Drupal Post-Mortem Examines CPU Spike Caused by Bot Traffic and Cache Misses
Production instability on a Drupal 11 platform forms the basis of a technical post-mortem that examines how automated traffic pushed application CPU usage to 94% and increased average response times. The illustrative scenario describes a containerized stack using PHP 8.3, PHP-FPM, Redis, Varnish, Cloudflare, New Relic, and Blackfire. According to the article, traffic rose from about 40 requests per second to 140 requests per second within 15 minutes, triggering an investigation into both infrastructure behaviour and application performance.

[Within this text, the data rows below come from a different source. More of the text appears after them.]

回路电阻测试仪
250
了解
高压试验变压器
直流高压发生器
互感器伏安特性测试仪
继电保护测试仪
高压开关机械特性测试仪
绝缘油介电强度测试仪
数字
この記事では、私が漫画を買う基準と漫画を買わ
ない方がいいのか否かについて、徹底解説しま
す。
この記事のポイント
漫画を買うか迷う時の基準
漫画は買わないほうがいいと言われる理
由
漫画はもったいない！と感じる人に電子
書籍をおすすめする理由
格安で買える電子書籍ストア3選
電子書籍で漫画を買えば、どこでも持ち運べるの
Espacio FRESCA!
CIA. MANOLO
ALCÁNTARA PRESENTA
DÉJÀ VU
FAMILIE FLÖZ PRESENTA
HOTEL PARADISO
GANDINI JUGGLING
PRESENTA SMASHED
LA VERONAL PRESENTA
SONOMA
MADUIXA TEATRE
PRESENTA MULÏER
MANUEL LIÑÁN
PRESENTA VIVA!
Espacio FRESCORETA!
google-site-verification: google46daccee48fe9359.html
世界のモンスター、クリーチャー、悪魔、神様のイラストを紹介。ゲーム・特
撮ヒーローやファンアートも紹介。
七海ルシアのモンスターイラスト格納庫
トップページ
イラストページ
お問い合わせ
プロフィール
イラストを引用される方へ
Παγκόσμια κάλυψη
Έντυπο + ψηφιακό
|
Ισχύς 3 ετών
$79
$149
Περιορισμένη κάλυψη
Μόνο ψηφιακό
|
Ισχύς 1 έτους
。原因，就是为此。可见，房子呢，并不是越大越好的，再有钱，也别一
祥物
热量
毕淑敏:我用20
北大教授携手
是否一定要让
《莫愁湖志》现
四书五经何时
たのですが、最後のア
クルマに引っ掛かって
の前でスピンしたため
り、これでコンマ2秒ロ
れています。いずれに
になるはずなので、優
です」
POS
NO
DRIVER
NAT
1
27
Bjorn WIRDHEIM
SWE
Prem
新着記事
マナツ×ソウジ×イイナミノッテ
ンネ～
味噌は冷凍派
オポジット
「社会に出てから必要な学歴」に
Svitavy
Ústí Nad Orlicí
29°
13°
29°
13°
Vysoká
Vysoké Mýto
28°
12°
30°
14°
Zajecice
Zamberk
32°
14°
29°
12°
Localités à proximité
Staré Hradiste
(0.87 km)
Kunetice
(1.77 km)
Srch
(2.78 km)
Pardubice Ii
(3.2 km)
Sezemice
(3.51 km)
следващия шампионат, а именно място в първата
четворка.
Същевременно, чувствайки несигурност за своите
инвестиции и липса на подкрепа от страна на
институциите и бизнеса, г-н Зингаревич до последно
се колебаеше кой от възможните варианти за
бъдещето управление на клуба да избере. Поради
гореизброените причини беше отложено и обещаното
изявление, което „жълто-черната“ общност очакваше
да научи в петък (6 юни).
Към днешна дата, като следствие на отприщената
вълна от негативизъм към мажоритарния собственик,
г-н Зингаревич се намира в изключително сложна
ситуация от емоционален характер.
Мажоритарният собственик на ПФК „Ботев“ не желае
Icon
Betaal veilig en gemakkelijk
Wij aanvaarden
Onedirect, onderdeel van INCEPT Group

The analysis identifies bot traffic as the immediate trigger, but attributes the incident to multiple weaknesses. Access logs showed requests with constantly changing query-string parameters, causing Varnish to treat each variation as a separate cache key and raising the cache miss ratio to 78% from a normal level of about 15%. The article outlines mitigation measures, including Cloudflare blocking and challenge rules, Varnish query-string normalisation, cache-miss monitoring, rate limiting for sensitive paths, incident-response runbooks, and regular load testing. It argues that production failures are often caused by a combination of infrastructure gaps rather than a single technical fault and highlights cache-key management, observability, and traffic controls as important safeguards for Drupal platforms.